*EXERCISE PASSAGE*
Hi, Can anyone help me with the code below? I want to be able to open web pages and find all the sections containing the meta element with the "name" attribute, and then grab the meta descriptions i.e. values of content attribute when 'name="description"' is present. The problem that I am having with the code below is that it doesn't find such sections when they are preceded by other '<meta name...' sections. Eg.
<!---
It will work for the following lines in the
content....
-->
<title>here is a title</title>
<meta NAME="DESCRIPTION" CONTENT="It works with
this description spread over
several lines">
<!---
but it won't work for.....
-->
.
.
<meta name="robots" content="all" />
<meta name="author" content="Fred Smith" />
<meta name="Copyright" content="Copyright (c) 2005 ..." />
<title>page title goes here</title>
<meta name="description" content="this is the content I want,
but it fails to grab it">
<!-- Now, here is the code. I suspect there is a problem with the regex or perhaps the way I am
calling preg_match_all
-->
<?
include_once("class.errorHandler.php");
$urlOpen = // url for web page to open
$content = '';
ErrorHandler::set();
try
{
if ($handle = fopen($urlOpen, "r"))
{
while (!feof($handle))
{
$content .= fread($handle, 8192);
}
}
fclose($handle);
} catch(Exception $e)

*PROVIDED RECORDS*

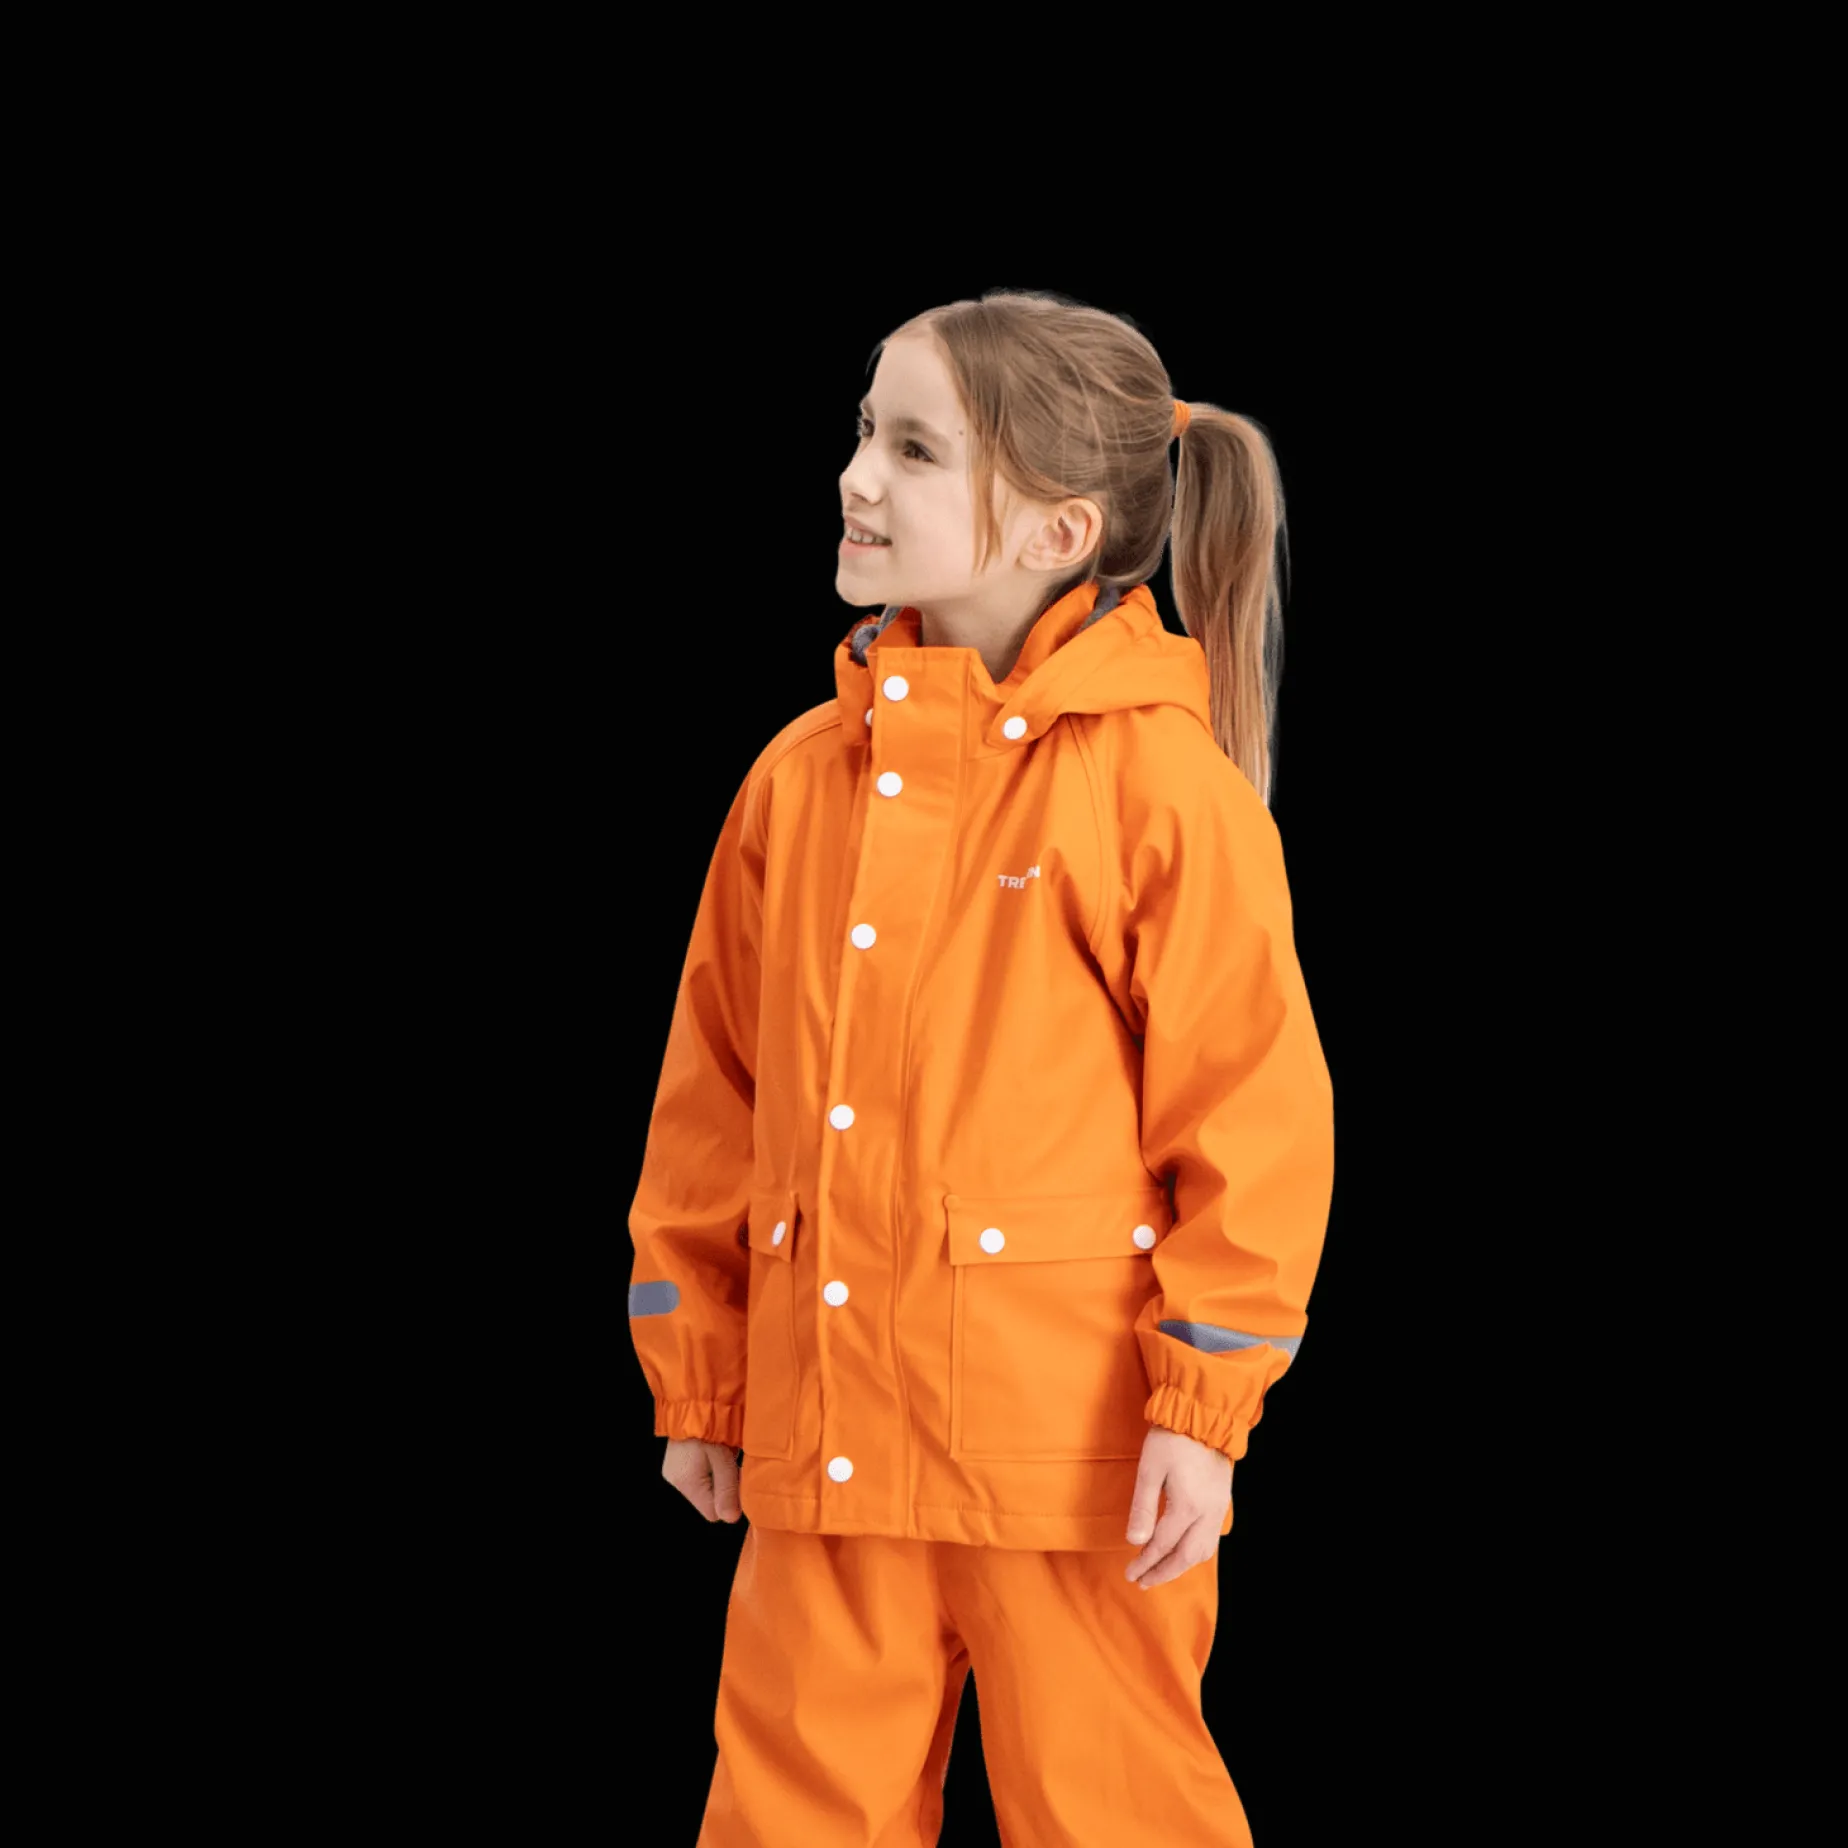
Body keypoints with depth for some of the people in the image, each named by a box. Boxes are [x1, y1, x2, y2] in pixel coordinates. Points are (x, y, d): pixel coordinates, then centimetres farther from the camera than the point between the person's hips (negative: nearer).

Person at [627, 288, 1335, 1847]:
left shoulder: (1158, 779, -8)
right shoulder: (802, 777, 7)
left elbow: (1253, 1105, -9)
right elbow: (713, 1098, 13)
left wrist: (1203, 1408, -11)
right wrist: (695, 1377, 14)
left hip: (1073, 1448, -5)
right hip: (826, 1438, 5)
...
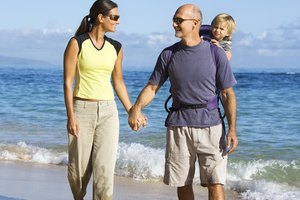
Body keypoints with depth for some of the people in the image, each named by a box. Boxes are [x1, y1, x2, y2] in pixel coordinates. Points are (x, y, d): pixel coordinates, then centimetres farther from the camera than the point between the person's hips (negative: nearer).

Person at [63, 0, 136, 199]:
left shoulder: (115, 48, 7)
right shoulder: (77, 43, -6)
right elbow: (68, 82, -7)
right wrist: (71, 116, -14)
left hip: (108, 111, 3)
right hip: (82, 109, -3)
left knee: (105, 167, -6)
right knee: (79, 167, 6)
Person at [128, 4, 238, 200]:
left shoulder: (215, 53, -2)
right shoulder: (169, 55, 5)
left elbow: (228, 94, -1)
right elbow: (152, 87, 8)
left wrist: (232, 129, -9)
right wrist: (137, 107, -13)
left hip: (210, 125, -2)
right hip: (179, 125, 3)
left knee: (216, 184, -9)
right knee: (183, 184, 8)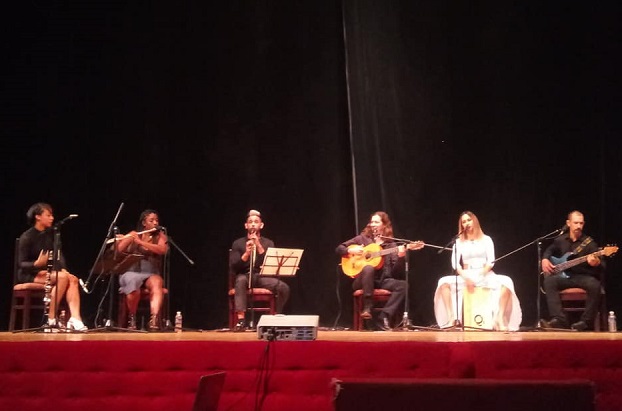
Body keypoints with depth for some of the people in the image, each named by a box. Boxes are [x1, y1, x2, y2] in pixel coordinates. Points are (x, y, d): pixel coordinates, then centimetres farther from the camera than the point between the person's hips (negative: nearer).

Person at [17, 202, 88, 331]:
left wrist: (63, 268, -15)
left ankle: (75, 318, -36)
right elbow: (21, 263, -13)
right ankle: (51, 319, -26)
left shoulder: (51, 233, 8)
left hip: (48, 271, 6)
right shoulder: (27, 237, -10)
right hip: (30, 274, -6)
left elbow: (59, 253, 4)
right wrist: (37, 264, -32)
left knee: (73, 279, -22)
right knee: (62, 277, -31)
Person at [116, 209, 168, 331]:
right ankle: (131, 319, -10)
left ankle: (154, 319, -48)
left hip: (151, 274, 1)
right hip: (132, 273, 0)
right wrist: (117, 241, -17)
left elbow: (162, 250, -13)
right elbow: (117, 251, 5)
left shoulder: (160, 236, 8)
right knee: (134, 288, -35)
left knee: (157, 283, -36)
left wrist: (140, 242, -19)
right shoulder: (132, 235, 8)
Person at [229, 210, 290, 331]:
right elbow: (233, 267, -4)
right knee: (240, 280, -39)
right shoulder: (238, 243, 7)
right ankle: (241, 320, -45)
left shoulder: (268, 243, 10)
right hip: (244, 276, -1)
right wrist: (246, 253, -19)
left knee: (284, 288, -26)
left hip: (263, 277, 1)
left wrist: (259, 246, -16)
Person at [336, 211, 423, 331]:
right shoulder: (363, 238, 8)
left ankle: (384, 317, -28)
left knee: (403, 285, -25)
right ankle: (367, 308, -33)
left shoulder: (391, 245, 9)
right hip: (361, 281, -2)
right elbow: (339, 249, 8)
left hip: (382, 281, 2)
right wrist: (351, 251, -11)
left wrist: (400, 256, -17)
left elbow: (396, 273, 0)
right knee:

*EXERCISE SET*
• a. Print the passage of the forum post about grabbing meta descriptions from "Hi, Can anyone" up to and including "name...' sections. Eg.".
• b. In the forum post about grabbing meta descriptions, when does the poster's code fail to find the description?
• c. Finish out the next part of the forum post about grabbing meta descriptions, picking up right after its final line.

*EXERCISE RESULTS*
• a.
Hi, Can anyone help me with the code below? I want to be able to open web pages and find all the sections containing the meta element with the "name" attribute, and then grab the meta descriptions i.e. values of content attribute when 'name="description"' is present. The problem that I am having with the code below is that it doesn't find such sections when they are preceded by other '<meta name...' sections. Eg.

• b. When the description meta tag is preceded by other '<meta name...' sections.

• c.
{
// "Couldn't open file";
}
if ($content != "")
{
$pattern = '/<meta ([^>]*)name="([^"\'>]*)"([^>]*)/im';
if (preg_match_all($pattern,$content,$matches))
{
for ($i=0;$i<count($matches)&&!isset($descr);$i++)
// loop will terminate when $descr gets assigned the result, or when
// all matches have been looped through
{
$str_matches=strtolower($matches[$i][0]);
$pos = strpos($str_matches,'name=');
if (!(is_bool($pos) && !$pos))
{
$name = trim(substr($str_matches,$pos+5),'"');
$pos = strpos($name,'"');
$name = substr($name,0,$pos);
if (strcasecmp("description",$name)==0)
{
$pos = strpos($str_matches,'content=');
if (!(is_bool($pos) && !$pos))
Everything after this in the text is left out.